Galumalemana confirmed the dispute and the shut down of the roadworks, in response to questions sent by the Samoa Observer, saying there will not be any more work until the land issue is resolved.

“The construction works from Maagao to Faatoia has been put on hold while a land issue has been resolved,” she said. “Various consultations were held prior to the commencement of construction works, which is the usual practice.

“However, it does not fully eliminate other issues that may arise during the construction phase, which is not unique to the Maagao to Faatoia road construction contract but it is typical of most of our road projects.”

According to the L.T.A. Chief Executive Officer, the Ministry of Natural Resources and Environment (M.N.R.E.) and the Attorney General’s Office normally take the lead in resolving land disputes.
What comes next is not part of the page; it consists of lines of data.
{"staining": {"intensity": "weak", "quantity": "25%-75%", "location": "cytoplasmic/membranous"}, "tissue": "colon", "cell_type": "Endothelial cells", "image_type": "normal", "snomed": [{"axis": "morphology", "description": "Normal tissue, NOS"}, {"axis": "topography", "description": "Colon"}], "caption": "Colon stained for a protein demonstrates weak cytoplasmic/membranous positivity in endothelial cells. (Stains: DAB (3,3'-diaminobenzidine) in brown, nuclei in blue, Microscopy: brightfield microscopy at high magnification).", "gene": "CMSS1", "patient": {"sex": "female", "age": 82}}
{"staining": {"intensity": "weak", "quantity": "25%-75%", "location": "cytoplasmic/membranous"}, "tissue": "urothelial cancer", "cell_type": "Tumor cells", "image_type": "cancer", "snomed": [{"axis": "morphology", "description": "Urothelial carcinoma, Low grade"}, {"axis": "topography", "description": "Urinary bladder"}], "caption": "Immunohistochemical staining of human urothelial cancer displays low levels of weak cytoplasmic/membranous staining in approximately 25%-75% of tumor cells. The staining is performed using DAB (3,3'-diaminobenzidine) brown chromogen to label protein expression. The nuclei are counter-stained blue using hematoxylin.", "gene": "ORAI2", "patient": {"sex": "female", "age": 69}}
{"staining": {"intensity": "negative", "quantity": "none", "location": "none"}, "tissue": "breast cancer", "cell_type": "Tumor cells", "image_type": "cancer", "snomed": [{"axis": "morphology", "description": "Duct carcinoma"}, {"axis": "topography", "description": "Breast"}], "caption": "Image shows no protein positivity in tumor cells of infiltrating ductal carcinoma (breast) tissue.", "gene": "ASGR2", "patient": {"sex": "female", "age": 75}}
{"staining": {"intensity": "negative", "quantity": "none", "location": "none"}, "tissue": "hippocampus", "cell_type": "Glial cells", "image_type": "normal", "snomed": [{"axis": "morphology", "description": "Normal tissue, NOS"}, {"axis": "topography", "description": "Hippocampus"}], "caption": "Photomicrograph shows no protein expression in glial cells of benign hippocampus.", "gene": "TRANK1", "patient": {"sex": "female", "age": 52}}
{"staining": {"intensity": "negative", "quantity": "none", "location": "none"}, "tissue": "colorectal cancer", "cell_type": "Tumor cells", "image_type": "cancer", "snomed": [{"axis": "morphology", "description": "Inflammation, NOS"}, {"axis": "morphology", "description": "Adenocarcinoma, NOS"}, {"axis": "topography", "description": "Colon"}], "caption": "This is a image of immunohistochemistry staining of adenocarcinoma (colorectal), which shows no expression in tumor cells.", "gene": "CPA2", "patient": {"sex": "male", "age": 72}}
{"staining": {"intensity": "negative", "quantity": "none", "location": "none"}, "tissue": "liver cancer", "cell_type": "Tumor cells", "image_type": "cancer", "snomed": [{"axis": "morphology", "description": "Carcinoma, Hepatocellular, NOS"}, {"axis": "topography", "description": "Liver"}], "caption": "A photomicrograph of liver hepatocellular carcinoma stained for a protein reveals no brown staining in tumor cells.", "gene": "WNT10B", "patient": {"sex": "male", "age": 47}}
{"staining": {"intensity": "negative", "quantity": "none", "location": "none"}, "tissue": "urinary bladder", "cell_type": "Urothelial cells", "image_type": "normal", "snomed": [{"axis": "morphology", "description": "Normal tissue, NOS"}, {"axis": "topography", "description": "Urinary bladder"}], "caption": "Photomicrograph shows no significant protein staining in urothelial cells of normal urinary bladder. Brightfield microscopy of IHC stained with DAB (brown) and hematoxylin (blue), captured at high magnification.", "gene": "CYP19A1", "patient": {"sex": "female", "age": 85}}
However, in separate interviews with the Samoa Observer this month, the affected residents claim they were not compensated for the lands that they lost to the new road project.

Ma’agao resident Opetera Fa’amanu Vasa, who claims she had the most portion of land within the vicinity of the project, expressed concern that there was no consultation in relation to the roadworks.

“We’re not going to let this work continue until we’re compensated first as consulted in the beginning before this even started,” she said. “Apparently, we were surprised when the (bulldozers) suddenly came and started constructing without any more consultation because we only discussed it with the L.T.A way in the beginning but that was it.”

The alleged destruction of 10 breadfruit trees in her front yard also did not go down well with the disgruntled resident.

“Now that they’re taken down the breadfruit trees which almost everyone in this village relied mostly on, and not even compensating us first, what will we do about our livelihood?”

According to Mrs. Vasa, the residents of Ma’agao were told that their land will not be compensated as they do not have legitimate ownership. Instead, they were told the Government held the rights to the land.

Attempts by the Samoa Observer to get a comment from the L.T.A was unsuccessful.